***** Teks Sumber
Skip to main content

Quiqui, Perlawanan Budaya

CUACA di luar beranjak basah sore itu, sekelompok ibu mulai belajar menyulam. Gulungan benang warna-warni terserak di lantai. Ujung benang terselip di antara jemari mereka, bersamaan jarum sulam berayun-ayun memutar membuat pola. Mereka duduk melingkar sembari bercakap-cakap di sekolah pelopor keadilan, tak jauh dari jembatan merah Maccini Sombala, Makassar. Mereka menyulam di tengah percakapan dunia yang ringkih dan permisif terjadinya praktik kekerasan. Menyulam, dalam bahasa Bugis Makassar disebut "qui-qui", kabarnya dibawa pedagang Gujarat pada masa kejayaan kerajaan Gowa-Tallo. Saya sendiri tergoda dengan argumentasi: kenapa ada pelajaran menyulam di sekolah tersebut.
Kata isteri saya: simulasi motorik. Belajar menyulam mensimulasi agar mereka lebih telaten dan fokus mendengar suara korban dan bisa menulis secara terstruktur kasus kekerasan terhadap perempuan dan anak. Saya jadi teringat cerita anak-anak yang duduk di bangku sekolah dasar, ketika ibu guru mereka menyuruh membawa kacang hijau. Bukan sebagai bahan makanan tambahan sebagaimana salah satu aktivitas Posyandu, melainkan sebagai bahan belajar berhitung. Anak-anak akan menggerakan jemarinya menghitung satu persatu butiran kacang hijau. Motorik halus mereka dirangsang bekerja.
Qui-qui bukan sekedar dimaksudkan menghadirkan "hubungan produksi". Tradisi qui-qui bisa jadi pengikat harapan, yang tak lekang. Kalaupun boleh saya sedikit meromantisir, sebagai sebuah strategi, strategi kebudayaan. Coba kita membayangkan sejenak: tradisi qui-qui menjadi bagian dari kekuatan advokasi, guna melumpuhkan praktik-praktik kekerasan dalam relasi kuasa. Mungkin rasanya terlampau berlebihan?
Kawan saya, Iwan Sumantri, dosen arkeologi di sebuah kampus di Makassar, mengirim pidato kebudayaan Aleta Baun di Nusa Dua Bali, melalui WhatsApp, beberapa pekan silam. Sebuah pidato yang menggetarkan hati, memantik perasaan terdalam. Siapakah Aleta Baun? Ibu tiga anak, perempuan adat Mollo, Timor. Mollo, salah satu kawasan paling kering di Indonesia, yang rentan terhadap dampak perubahan iklim. Namun, nenek moyang Mollo paham soal itu. Mereka mengajarkan hidup bersama alam, mengikatnya ke dalam adat istiadat. "Fatu, nasi, noel, afu amsan a'fatif neu monit mansian," kata Aleta dalam pidatonya. Batu, hutan, air, dan tanah bagai tubuh manusia.
**********
***** Data Latihan
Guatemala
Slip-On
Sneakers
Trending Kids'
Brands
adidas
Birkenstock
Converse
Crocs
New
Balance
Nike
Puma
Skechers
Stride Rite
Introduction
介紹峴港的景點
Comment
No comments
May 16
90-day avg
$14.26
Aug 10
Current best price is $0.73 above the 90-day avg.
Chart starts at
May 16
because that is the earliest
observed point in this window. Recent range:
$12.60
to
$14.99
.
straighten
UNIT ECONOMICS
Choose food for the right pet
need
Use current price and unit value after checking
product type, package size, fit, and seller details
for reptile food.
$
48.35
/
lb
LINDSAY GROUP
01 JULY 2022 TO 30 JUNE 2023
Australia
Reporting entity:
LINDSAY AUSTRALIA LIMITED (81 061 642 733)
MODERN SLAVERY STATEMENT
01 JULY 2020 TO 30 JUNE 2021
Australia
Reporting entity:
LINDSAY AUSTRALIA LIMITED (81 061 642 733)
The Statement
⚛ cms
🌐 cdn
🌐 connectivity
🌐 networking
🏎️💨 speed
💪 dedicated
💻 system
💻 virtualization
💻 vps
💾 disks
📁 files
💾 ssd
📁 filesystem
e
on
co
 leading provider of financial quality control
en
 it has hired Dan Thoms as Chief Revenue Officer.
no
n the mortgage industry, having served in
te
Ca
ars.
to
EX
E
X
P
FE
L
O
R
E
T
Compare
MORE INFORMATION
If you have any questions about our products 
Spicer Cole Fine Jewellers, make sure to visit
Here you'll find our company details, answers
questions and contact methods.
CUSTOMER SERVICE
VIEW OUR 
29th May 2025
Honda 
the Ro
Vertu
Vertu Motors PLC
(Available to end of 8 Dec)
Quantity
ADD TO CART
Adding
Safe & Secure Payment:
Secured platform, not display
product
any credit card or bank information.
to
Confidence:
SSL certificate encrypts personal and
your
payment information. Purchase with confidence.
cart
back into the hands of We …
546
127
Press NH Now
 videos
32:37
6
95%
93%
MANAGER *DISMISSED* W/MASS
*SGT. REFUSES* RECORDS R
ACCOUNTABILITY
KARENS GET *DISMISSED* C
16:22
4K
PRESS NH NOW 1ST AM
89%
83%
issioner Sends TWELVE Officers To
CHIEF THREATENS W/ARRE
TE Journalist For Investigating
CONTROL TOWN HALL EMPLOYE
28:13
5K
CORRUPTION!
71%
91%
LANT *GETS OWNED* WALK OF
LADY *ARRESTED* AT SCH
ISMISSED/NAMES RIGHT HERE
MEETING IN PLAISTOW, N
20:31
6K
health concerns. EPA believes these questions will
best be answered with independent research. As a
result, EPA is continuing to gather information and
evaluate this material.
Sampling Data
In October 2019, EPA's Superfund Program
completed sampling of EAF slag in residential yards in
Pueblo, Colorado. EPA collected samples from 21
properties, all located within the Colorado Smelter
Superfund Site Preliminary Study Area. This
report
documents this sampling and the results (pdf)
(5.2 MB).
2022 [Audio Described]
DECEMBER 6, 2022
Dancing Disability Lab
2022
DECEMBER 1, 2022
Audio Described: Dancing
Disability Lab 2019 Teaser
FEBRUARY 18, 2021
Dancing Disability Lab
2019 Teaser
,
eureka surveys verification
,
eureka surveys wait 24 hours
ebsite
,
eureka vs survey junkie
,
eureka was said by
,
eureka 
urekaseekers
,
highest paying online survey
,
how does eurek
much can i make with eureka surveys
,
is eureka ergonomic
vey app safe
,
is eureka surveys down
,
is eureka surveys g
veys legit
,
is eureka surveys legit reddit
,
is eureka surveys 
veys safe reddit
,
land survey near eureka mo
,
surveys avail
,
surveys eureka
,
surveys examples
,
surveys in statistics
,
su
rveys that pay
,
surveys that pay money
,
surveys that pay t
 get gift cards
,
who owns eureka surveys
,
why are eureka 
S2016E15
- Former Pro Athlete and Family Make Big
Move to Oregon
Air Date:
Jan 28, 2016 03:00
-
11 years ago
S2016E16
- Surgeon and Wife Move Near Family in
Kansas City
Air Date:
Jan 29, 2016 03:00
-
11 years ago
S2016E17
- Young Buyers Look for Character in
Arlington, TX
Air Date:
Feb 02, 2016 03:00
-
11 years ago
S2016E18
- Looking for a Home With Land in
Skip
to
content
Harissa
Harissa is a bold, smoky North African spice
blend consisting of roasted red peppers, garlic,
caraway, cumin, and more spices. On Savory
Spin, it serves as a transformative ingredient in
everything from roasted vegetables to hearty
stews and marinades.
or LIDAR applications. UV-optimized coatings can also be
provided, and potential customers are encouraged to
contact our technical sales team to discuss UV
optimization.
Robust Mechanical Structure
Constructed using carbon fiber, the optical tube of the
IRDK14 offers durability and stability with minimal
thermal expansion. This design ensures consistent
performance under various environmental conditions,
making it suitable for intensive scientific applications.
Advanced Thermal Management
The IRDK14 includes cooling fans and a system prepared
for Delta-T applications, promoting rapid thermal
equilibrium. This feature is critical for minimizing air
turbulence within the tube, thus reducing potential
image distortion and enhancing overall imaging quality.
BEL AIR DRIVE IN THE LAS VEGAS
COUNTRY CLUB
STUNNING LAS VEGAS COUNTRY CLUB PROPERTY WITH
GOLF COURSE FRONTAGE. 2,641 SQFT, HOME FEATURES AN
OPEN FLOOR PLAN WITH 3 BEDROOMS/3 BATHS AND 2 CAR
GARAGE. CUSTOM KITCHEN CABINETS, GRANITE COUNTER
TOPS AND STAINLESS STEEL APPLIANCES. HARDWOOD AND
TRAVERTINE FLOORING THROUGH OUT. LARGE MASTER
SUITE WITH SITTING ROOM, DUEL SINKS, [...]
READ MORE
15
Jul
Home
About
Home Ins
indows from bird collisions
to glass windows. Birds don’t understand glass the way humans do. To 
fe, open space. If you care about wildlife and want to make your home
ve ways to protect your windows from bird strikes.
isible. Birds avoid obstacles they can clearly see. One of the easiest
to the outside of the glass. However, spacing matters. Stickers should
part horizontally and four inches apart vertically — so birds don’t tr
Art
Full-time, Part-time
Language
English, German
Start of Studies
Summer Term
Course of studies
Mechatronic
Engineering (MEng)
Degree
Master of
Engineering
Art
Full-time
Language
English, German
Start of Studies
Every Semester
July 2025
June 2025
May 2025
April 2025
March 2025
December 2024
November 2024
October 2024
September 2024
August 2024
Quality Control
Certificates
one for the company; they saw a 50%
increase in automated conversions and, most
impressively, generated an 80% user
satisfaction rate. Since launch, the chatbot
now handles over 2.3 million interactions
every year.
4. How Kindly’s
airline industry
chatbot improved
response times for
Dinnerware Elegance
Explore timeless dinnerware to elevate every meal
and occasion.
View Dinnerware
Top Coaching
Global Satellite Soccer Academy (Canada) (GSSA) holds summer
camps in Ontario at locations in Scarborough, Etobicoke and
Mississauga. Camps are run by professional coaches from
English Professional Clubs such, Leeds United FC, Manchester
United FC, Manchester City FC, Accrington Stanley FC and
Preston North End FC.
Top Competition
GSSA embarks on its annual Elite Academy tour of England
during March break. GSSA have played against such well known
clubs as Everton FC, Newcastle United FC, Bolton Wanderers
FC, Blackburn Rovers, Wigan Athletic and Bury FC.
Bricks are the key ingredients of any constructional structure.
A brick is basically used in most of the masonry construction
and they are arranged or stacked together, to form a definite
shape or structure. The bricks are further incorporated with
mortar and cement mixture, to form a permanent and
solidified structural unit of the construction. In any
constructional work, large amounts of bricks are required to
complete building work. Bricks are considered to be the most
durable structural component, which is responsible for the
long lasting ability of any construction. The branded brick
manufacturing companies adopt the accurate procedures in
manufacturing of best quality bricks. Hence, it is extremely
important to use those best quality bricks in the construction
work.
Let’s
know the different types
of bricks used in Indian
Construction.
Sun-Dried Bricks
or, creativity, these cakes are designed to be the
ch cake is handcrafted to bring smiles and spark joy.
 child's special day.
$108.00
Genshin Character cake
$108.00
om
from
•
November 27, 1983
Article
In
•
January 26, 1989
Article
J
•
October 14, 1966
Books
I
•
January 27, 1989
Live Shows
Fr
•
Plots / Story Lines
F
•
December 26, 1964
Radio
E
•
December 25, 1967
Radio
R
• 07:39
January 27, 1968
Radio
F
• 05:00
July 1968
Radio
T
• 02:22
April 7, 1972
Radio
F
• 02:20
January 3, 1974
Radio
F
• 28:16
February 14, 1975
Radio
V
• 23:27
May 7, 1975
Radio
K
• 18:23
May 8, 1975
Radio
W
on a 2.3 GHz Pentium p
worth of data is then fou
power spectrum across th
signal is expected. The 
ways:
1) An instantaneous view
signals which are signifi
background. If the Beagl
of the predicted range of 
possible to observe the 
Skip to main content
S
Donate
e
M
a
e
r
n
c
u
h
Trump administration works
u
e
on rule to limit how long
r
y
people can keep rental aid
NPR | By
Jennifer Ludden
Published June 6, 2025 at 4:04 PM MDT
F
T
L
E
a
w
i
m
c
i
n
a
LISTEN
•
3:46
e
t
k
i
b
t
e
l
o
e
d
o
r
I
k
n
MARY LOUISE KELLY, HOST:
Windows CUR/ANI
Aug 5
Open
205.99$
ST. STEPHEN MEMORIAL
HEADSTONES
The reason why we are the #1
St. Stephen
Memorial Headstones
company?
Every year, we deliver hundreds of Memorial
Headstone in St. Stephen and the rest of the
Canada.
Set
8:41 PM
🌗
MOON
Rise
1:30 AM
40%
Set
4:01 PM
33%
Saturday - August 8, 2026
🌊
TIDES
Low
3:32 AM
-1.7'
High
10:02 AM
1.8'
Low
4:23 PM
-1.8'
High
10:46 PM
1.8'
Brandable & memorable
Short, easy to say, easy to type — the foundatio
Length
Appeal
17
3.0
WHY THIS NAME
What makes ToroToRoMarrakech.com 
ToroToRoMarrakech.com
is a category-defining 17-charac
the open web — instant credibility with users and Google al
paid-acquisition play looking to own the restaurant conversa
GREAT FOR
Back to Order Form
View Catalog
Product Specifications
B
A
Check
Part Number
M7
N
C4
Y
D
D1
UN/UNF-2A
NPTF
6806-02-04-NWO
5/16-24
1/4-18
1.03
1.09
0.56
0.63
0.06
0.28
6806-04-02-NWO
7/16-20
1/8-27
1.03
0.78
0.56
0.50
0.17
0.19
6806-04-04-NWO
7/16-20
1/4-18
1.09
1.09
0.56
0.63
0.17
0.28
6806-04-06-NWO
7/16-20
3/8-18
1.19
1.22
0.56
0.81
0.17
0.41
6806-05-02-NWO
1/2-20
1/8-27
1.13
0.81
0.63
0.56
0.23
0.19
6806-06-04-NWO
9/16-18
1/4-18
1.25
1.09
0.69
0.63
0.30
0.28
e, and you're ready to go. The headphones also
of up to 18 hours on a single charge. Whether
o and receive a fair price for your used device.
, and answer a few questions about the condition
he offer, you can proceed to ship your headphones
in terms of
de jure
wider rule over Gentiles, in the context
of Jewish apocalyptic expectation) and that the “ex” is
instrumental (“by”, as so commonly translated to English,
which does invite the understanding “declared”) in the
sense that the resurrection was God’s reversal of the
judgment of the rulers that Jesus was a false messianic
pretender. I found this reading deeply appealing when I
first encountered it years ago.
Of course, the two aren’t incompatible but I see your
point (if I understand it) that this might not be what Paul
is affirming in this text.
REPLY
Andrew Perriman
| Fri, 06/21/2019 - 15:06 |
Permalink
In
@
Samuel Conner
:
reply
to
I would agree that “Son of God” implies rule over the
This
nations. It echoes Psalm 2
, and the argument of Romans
**********
Tugas Latihan:
1. Ringkas teks tentang qui-qui dalam dua kalimat.
2. Perbarui catatan dari awal catatan sampai baris yang memuat "MODERN SLAVERY STATEMENT", kedua ujungnya termasuk, dengan mengganti "Skechers" menjadi "Vans" tanpa mengubah apa pun lainnya. Tuliskan hanya baris-baris tersebut.

Jawaban Tiap Tugas:
1. Sekelompok ibu belajar menyulam, yang dalam bahasa Bugis Makassar disebut qui-qui, di sekolah pelopor keadilan dekat jembatan merah Maccini Sombala, Makassar, sebagai simulasi motorik agar lebih telaten mendengar suara korban dan mampu menulis kasus kekerasan terhadap perempuan dan anak secara terstruktur. Penulis membayangkan tradisi qui-qui sebagai strategi kebudayaan dalam advokasi untuk melumpuhkan kekerasan dalam relasi kuasa, lalu mengutip pidato Aleta Baun, perempuan adat Mollo, Timor, tentang batu, hutan, air, dan tanah yang bagai tubuh manusia.

2.
Guatemala
Slip-On
Sneakers
Trending Kids'
Brands
adidas
Birkenstock
Converse
Crocs
New
Balance
Nike
Puma
Vans
Stride Rite
Introduction
介紹峴港的景點
Comment
No comments
May 16
90-day avg
$14.26
Aug 10
Current best price is $0.73 above the 90-day avg.
Chart starts at
May 16
because that is the earliest
observed point in this window. Recent range:
$12.60
to
$14.99
.
straighten
UNIT ECONOMICS
Choose food for the right pet
need
Use current price and unit value after checking
product type, package size, fit, and seller details
for reptile food.
$
48.35
/
lb
LINDSAY GROUP
01 JULY 2022 TO 30 JUNE 2023
Australia
Reporting entity:
LINDSAY AUSTRALIA LIMITED (81 061 642 733)
MODERN SLAVERY STATEMENT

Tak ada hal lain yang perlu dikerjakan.